“Ik ga elke dag wandelen.”
“Ik ook, spreken we af?”
“Wanneer kan je aan de molen zijn? “
“Binnen een dik kwartier.”
“Ik kom!”
Net als in een sprookje wonen we elk aan een kant van het bos. De molen is het dichtste punt dat onze routes snijdt. Ik vertrek thuis, loop enthousiast de heuvel in het bos af, steek de straat over, trek door de velden en we zien elkaar. Terwijl ik de heuvel in het bos afloop, geloof me de ondergrond is niet stevig en het risico op vallen is groot, voel ik mij tien jaar. Ik haast mij om op tijd te zijn want een kwartiertje is wel heel nipt gerekend.
Mijn vriendinnetje ken ik al 57 jaar, van toen we in de eerste kleuterklas zaten. De hechte vriendschap ontstond rond ons tiende en toen al zei de zuster op school dat wij met een rekkertje aan elkaar hingen. Dat rekkertje is gebleven. Ook al hebben onze schoolkeuzes ons uit elkaar getrokken, wij vonden elkaar terug. We maakten de geboortes van elkaars kinderen mee en dan die van de kleinkinderen. We wisselden ervaringen uit over relaties en werksituaties, de zorg voor de ouders en de waarden en normen waarmee we in het leven staan. Dat rekkertje blijft er en is soms een magisch kanaal. Soms zien of horen we elkaar maanden, misschien een heel jaar niet. En dan, plots op een moment dat het iets minder goed gaat, is daar dat telefoontje of dat berichtje, juist gepast op het juiste moment. Het voelt speciaal, het is speciaal.
Dat bijna bovennatuurlijk, magische gevoel van synchroniciteit krijg ik terug in het bos waar de tijd lijkt stil te staan.

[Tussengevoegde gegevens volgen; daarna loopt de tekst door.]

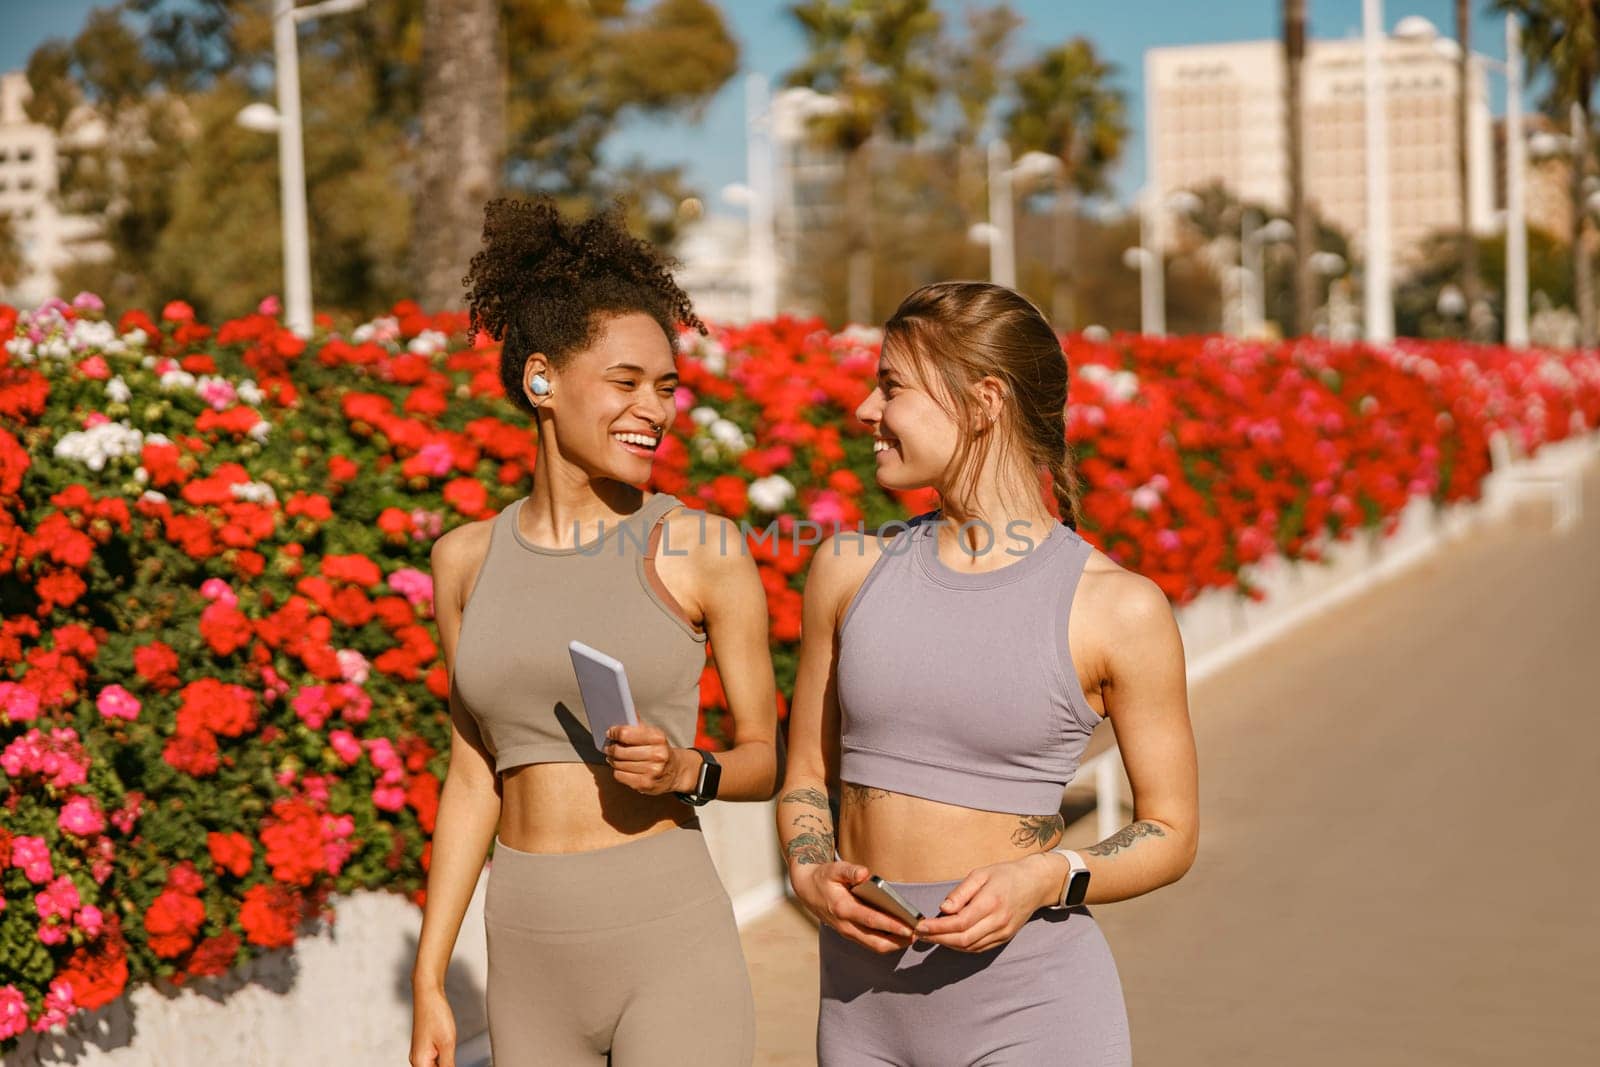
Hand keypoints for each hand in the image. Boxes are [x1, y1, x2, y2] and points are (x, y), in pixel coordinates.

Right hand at [409, 985, 456, 1066]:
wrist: (428, 994)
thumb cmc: (435, 1014)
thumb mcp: (447, 1044)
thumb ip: (448, 1065)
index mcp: (420, 1062)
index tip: (452, 1061)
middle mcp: (417, 1060)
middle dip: (445, 1066)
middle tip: (450, 1050)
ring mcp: (420, 1053)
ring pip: (434, 1066)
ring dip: (444, 1063)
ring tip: (449, 1047)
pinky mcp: (425, 1047)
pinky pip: (434, 1059)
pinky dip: (443, 1058)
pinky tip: (448, 1050)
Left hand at [605, 723, 692, 795]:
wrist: (675, 771)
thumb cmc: (660, 750)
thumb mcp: (653, 735)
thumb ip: (638, 725)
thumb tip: (626, 710)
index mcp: (658, 738)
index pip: (626, 733)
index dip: (614, 733)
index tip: (610, 733)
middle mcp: (657, 754)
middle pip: (620, 750)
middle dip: (611, 748)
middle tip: (609, 747)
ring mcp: (652, 771)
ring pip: (619, 763)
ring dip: (613, 760)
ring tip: (614, 757)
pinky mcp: (645, 784)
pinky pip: (620, 775)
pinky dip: (618, 771)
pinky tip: (622, 768)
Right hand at [790, 860, 915, 953]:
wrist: (806, 888)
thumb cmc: (824, 877)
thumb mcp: (833, 869)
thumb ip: (849, 870)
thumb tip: (864, 873)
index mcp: (842, 908)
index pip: (871, 920)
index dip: (891, 925)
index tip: (909, 928)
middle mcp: (845, 925)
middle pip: (875, 942)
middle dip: (897, 941)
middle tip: (917, 935)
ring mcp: (847, 932)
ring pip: (873, 946)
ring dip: (893, 944)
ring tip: (912, 937)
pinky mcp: (849, 934)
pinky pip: (870, 943)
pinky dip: (886, 942)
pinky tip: (899, 936)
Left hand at [914, 853, 1056, 952]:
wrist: (1035, 883)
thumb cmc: (1005, 875)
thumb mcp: (981, 874)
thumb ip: (961, 893)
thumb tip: (943, 909)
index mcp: (991, 902)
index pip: (959, 922)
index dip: (937, 927)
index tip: (920, 926)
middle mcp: (998, 921)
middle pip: (963, 939)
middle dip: (938, 939)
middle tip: (919, 934)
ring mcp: (1003, 932)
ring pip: (970, 946)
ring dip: (948, 944)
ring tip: (930, 936)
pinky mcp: (1005, 938)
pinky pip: (979, 948)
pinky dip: (962, 946)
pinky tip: (949, 939)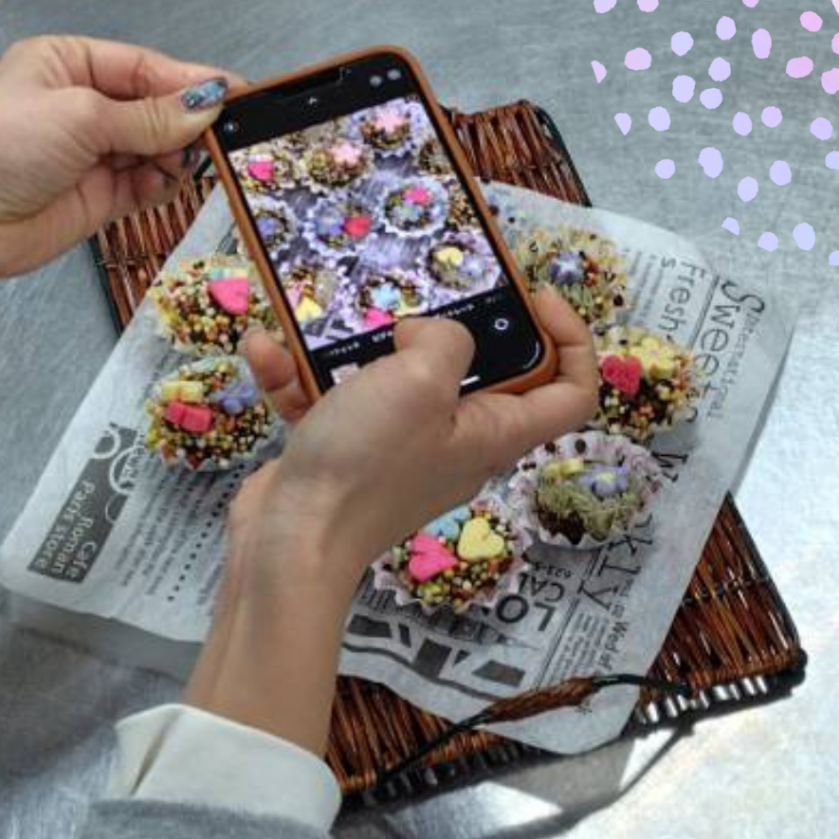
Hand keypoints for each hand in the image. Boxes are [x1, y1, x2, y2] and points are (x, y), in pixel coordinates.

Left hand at [0, 35, 240, 276]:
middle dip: (187, 125)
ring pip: (160, 150)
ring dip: (177, 159)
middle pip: (158, 111)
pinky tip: (161, 184)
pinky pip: (150, 185)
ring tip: (179, 166)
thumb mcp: (81, 116)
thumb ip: (150, 117)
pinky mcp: (102, 195)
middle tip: (218, 139)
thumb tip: (206, 106)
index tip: (236, 94)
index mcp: (70, 65)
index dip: (191, 82)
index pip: (146, 69)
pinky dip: (163, 185)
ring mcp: (95, 153)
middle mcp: (85, 106)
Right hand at [246, 286, 598, 572]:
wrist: (289, 543)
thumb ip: (445, 339)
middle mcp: (458, 440)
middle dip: (447, 326)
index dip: (571, 339)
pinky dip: (304, 376)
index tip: (534, 296)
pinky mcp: (350, 449)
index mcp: (497, 431)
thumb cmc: (365, 464)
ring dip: (354, 345)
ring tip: (324, 321)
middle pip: (481, 372)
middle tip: (413, 295)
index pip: (571, 392)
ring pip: (395, 378)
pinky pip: (336, 398)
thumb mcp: (420, 383)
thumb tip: (427, 333)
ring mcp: (401, 447)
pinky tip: (267, 352)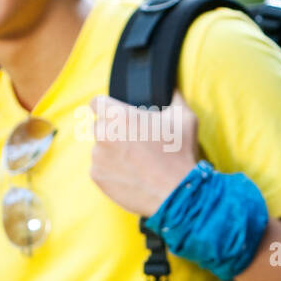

In tegenstelling tot onze wegen en onze huizen, ziet dit bos er precies hetzelfde uit als honderd jaar geleden. En ik sta mezelf toe om over tijd en ruimte heen te mijmeren. Misschien waren wij heel lang geleden, in een vorig leven, ook vriendinnetjes die elkaar opzochten aan de andere kant van het bos. Het voelt alsof ik deze weg al heel veel keren nam om bij iemand te gaan die ik heel graag heb.
We wandelen en vertellen op social distance. Haar hond nodigt veel mensen uit tot een klapke tussendoor. Zij moest nog boodschappen doen maar ik stap mee tot aan haar huis, ik doe een omweg om wat langer te kunnen praten. Net zoals ik dat deed 50 jaar geleden. Ik maakte een ommetoer om naar huis te rijden, omdat we nog zoveel te vertellen hadden, al waren we al een hele dag samen. We hadden ons vast praatplaatsje, voor de deur van haar oma. Tot haar mama naar de school belde om te zeggen dat ze om vijf uur nog niet thuis was. We kregen onder onze voeten, haalden onze schouders op en zochten andere oplossingen om elkaar meer te zien. We geraakten niet uitgepraat en dat zijn we nog altijd niet.
Als ik langs een andere weg door het bos naar huis stap, voelt het terug alsof de tijd bleef stil staan, in het bos en in mijn hoofd. Thuis kijk ik even in de spiegel om terug in de realiteit te kunnen stappen. Die spiegel verklapt mij mijn leeftijd. Ik ben geen tien meer maar bijna 60. Wandelen door de bossen doet wat met een mens.